● TEXTO EXTRAÍDO
========

Exmos
Integrantes da Comissão de Honra
Exmos
Componentes da lista A
Distintos
Convidados e Membros da AACDN
Minhas
Senhoras e meus Senhores
Começo
por agradecer o convite para intervir nesta sessão de lançamento da candidatura
da Lista A, felicitando, desde já, a escolha do Tema adoptado: “Defender e
Consolidar a Portugalidade, na senda da Ética, dos Valores e do Conhecimento”, por
considerar que a sua actualidade e a necessidade de reflexão sobre o mesmo, não
poderiam ser mais oportunas.
Permitam-me,
assim, que conduza algumas reflexões, tendo por base o Tema, olhando a nossa
história numa perspectiva estratégica em termos de grandes opções políticas e,
a partir daí, tecer algumas considerações sobre os desafios da actualidade.
Seria, aliás, muito difícil abordar a Portugalidade e os desafios com que nos
confrontamos, sem particularizar os problemas que se nos colocam e a realidade
da conjuntura estratégica actual que enfrentamos.
Somos
felizmente uma Nação que se confunde com o Estado, coincidência que alguns por
vezes pretendem perturbar, exacerbando diferenças mais de cariz folclórico do
que qualquer outro e esquecendo uma História de quase nove séculos, ao longo da
qual houve sempre necessidade de clarividência do ponto de vista estratégico para
garantir a sobrevivência como entidade política autónoma, procurando a sua
afirmação no contexto regional e internacional, através da coesão interna e de
grandes realizações.

========

● MATERIAL FORNECIDO

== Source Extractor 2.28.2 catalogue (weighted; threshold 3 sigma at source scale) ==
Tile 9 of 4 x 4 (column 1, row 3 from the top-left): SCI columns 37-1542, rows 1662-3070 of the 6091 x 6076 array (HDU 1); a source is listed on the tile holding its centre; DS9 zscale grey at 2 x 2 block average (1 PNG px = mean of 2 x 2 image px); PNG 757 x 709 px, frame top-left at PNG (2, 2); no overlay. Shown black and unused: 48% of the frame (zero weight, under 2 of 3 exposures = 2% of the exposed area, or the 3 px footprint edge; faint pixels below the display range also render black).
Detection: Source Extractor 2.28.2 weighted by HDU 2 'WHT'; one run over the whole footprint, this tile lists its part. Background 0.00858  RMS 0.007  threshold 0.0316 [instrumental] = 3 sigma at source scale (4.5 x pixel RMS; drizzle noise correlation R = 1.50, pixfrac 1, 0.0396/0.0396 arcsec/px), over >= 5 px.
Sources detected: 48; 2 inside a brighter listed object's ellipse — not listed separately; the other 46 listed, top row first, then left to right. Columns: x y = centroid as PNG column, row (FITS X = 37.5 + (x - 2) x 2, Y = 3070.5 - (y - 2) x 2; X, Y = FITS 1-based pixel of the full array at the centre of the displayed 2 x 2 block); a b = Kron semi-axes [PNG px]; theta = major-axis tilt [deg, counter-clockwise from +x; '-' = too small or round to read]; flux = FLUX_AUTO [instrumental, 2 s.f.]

========

● DESAFIO A
Transcreva do discurso o trecho que vai de "Seria, aliás, muito" até "actual que enfrentamos.".
● DESAFIO B
Segundo o tema adotado pela Lista A, citado no discurso, em que senda se deve defender e consolidar a Portugalidade? Indique tudo o que o tema menciona.
A listagem não tem qualquer papel no que aqui se pede.

● RESPOSTA CORRETA A
Seria, aliás, muito difícil abordar a Portugalidade e os desafios com que nos
confrontamos, sem particularizar os problemas que se nos colocam e a realidade
da conjuntura estratégica actual que enfrentamos.

● RESPOSTA CORRETA B
Na senda da Ética, dos Valores e do Conhecimento.